This invention provides a new frozen food product, principally for dessert use, that emulates the features of soft serve ice cream but at such lower temperatures as to be suitable for prolonged storage in store and home freezers. The invention embraces a composition of ingredients and processing steps which provide the new frozen dessert product.
Soft serve ice cream, or simply soft serve, is a highly popular dessert with wide appeal. The soft serve industry has grown to such an extent that it is recognized as a distinct segment of the frozen dessert field and encompasses manufacturers and retailers of soft serve products, and suppliers of processing equipment for the product.
Distinguishing features of conventional soft serve are that it is frozen in a special soft serve freezer, is dispensed by extrusion at carefully chosen sub-freezing temperatures and stands up on a cone or dish upon extrusion. Soft serve generally is consumed almost immediately after extrusion from the soft serve freezer and hence essentially at the extrusion temperature.
Although soft serve of this character has been marketed for many years, it is still available only from stores having special freezers that dispense the product for immediate consumption. This is because the product is dispensed at temperatures between 18.degree. F. and 21.degree. F. (-8.degree. C. to -6.degree. C.). At lower temperatures, the product is no longer soft, but rather is so hard it is unsatisfactory for commercial sale. Conventional soft serve accordingly is not suited for sale from grocery store freezers for home storage and dispensing. Home freezers maintain temperatures generally around 0.degree. F. to 10.degree. F. (-18.degree. C. to -12.degree. C.), and store freezers, which as used herein includes grocery store, supermarket, and restaurant freezers, are generally at colder temperatures.
Others have expended considerable effort to develop a soft serve product for home use, but apparently without success. U.S. Pat. Nos. 4,146,652; 4,154,863; 4,199,605; 4,199,604; 4,145,454; and 3,993,793 and U.K. Patent Specification No. 1,508,437 disclose frozen food products which supposedly are softer than usual at freezer temperatures. However, none is understood to provide a soft serve-like product suitable for purchase from a store freezer for home freezer storage prior to consumption. There is considerable other published art on the subject of frozen desserts, particularly ice cream. A recent text is Ice Cream, Second Edition by W. S. Arbuckle, Ph.D., published in 1972 by the Avi Publishing Company, Inc., Westport, Connecticut.

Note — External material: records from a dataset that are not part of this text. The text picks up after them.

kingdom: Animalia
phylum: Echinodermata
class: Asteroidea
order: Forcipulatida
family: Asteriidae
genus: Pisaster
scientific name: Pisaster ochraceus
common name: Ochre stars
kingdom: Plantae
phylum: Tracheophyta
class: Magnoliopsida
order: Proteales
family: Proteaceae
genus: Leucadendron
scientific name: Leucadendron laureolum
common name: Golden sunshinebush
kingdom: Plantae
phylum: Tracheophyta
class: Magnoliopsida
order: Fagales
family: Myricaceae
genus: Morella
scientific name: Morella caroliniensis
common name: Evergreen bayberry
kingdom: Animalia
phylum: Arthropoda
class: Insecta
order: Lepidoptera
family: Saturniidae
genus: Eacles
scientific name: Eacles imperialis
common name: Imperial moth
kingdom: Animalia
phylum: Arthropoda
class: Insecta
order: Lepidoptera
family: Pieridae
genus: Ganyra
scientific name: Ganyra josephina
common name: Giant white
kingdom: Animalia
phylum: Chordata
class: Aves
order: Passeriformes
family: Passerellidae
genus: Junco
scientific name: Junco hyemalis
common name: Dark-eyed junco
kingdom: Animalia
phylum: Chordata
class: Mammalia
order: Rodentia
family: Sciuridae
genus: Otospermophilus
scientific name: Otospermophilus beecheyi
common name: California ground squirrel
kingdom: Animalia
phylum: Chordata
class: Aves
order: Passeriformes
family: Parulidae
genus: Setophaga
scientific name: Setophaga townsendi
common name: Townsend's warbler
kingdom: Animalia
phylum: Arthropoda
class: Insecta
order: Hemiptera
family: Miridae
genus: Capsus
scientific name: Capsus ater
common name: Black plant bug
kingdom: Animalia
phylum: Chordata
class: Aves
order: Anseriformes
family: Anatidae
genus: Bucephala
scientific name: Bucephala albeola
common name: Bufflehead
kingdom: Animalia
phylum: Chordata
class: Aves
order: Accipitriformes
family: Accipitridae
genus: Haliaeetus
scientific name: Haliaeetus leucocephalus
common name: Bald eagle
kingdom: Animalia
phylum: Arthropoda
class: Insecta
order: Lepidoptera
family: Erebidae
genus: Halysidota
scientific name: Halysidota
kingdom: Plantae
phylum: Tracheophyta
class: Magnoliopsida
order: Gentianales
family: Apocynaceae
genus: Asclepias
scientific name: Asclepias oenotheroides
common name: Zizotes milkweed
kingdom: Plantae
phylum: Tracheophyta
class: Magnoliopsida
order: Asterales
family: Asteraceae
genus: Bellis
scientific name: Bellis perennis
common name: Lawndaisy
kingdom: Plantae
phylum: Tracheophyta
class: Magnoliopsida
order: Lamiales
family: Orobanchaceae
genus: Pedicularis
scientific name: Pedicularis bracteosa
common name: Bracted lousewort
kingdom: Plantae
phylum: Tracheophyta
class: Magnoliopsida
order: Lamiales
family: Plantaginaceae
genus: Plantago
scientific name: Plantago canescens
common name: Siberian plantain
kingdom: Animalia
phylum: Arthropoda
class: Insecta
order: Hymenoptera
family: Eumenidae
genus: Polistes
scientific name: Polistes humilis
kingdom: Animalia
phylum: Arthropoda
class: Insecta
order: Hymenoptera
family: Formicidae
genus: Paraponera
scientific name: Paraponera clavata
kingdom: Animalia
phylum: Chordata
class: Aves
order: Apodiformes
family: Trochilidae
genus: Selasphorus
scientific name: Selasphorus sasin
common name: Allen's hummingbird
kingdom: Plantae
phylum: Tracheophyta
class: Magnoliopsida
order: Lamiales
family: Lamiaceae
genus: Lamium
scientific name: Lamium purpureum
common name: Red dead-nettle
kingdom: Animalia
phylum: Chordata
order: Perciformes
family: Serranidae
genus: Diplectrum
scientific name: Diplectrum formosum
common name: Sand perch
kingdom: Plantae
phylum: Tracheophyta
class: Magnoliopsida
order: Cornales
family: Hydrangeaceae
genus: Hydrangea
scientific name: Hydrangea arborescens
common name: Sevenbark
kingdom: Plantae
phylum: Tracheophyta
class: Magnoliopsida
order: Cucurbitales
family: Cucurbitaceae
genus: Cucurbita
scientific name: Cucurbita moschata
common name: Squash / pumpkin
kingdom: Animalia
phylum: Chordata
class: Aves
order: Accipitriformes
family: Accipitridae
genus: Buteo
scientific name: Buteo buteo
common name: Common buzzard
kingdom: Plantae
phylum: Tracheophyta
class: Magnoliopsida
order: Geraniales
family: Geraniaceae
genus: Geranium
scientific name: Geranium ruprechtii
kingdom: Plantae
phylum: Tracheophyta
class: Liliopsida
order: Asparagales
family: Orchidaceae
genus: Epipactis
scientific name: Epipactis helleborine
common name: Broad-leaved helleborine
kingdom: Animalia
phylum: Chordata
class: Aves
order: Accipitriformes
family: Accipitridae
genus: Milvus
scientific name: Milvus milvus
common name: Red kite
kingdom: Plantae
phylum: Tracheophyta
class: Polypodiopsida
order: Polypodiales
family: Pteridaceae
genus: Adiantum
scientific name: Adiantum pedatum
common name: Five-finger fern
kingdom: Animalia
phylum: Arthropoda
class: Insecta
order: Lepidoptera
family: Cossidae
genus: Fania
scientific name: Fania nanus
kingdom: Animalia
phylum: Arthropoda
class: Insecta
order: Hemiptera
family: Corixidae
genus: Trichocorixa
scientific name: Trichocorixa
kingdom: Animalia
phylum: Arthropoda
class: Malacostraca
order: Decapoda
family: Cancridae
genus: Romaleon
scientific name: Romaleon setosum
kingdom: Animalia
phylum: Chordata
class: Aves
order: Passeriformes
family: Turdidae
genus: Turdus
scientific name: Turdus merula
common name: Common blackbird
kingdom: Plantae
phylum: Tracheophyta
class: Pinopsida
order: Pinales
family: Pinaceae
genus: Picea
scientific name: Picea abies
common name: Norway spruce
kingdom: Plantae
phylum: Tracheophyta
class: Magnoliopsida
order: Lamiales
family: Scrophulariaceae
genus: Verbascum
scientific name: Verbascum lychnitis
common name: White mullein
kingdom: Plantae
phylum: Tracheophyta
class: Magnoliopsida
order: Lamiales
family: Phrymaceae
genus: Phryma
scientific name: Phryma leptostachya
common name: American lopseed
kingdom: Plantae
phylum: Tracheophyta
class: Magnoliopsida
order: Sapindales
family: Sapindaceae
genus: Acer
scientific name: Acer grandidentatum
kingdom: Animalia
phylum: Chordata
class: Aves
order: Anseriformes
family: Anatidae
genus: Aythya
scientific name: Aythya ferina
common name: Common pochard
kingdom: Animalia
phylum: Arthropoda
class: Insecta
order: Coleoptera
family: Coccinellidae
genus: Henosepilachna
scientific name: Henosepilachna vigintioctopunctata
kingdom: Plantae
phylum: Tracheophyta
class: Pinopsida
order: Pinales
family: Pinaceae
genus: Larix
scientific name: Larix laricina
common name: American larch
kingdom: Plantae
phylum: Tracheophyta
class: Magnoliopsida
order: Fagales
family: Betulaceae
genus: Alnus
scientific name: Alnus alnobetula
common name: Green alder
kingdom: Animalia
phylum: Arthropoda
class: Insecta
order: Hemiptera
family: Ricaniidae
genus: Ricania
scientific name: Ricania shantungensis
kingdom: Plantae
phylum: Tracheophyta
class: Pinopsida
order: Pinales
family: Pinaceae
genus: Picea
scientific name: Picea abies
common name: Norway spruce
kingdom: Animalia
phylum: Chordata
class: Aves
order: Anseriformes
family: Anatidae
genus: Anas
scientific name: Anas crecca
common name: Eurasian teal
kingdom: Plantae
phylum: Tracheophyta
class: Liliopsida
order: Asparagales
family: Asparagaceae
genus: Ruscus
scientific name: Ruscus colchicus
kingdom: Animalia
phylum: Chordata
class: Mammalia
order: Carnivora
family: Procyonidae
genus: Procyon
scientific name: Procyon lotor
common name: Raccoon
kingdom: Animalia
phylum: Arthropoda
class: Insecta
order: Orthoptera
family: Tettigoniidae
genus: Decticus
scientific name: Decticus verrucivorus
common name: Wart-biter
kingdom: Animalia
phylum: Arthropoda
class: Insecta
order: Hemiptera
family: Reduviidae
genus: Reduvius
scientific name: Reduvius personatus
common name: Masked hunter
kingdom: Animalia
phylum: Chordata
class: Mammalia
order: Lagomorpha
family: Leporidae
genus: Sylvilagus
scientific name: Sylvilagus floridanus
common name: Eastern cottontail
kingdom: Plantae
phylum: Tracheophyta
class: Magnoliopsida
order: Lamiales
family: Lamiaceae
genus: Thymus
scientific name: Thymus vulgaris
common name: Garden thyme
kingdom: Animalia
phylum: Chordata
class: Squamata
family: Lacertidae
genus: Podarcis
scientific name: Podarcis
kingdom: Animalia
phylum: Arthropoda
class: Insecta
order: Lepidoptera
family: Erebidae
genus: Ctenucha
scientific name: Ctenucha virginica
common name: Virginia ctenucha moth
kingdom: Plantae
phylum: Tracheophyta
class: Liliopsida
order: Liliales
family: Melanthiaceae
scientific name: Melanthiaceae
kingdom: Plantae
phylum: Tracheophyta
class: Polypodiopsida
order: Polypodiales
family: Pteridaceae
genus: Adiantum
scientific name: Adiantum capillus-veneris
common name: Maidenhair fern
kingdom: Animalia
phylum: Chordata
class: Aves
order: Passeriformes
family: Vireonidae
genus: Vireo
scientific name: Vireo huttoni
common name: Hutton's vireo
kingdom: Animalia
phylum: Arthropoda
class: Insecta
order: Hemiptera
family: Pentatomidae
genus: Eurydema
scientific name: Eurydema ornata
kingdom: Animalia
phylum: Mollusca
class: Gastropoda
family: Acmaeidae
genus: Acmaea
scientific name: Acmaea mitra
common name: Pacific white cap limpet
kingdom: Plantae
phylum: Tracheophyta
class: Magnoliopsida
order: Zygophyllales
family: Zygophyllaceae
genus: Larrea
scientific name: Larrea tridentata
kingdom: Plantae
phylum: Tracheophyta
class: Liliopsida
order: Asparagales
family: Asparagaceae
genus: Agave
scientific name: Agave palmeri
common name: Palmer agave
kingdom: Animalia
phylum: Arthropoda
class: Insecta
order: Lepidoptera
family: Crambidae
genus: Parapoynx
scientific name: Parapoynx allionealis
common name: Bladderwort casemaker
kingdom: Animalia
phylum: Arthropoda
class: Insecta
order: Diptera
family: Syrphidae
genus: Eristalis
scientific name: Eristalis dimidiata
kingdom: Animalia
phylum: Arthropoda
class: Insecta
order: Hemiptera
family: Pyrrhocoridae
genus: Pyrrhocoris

It is accordingly an object of this invention to provide a soft serve dessert product suited for home freezer storage.
It is a further object of the invention that the dessert product be suited for storage in a home freezer and for dispensing, directly from that freezer, by extrusion.
The invention accordingly seeks to provide a frozen food product which emulates features of conventional soft serve but at the significantly lower temperatures standard in home freezers.
It is also an object of the invention to provide a frozen product of the above character which existing commercial ice cream and qualified frozen food distribution companies can store and distribute at the temperatures of available equipment, generally in the order of 0.degree. F. to -10.degree. F. (-18.degree. C. to -23.degree. C.), with high retention of body, texture, volume, and taste for at least six months.
Other objects of the invention will in part be obvious and will in part appear hereinafter.
The invention accordingly comprises a frozen product possessing the features, the properties, and the relation of components which will be exemplified in the dessert product hereinafter described, and the several steps and the relation of such steps with respect to each of the others as exemplified in the process hereinafter set forth. The scope of the invention is indicated in the claims.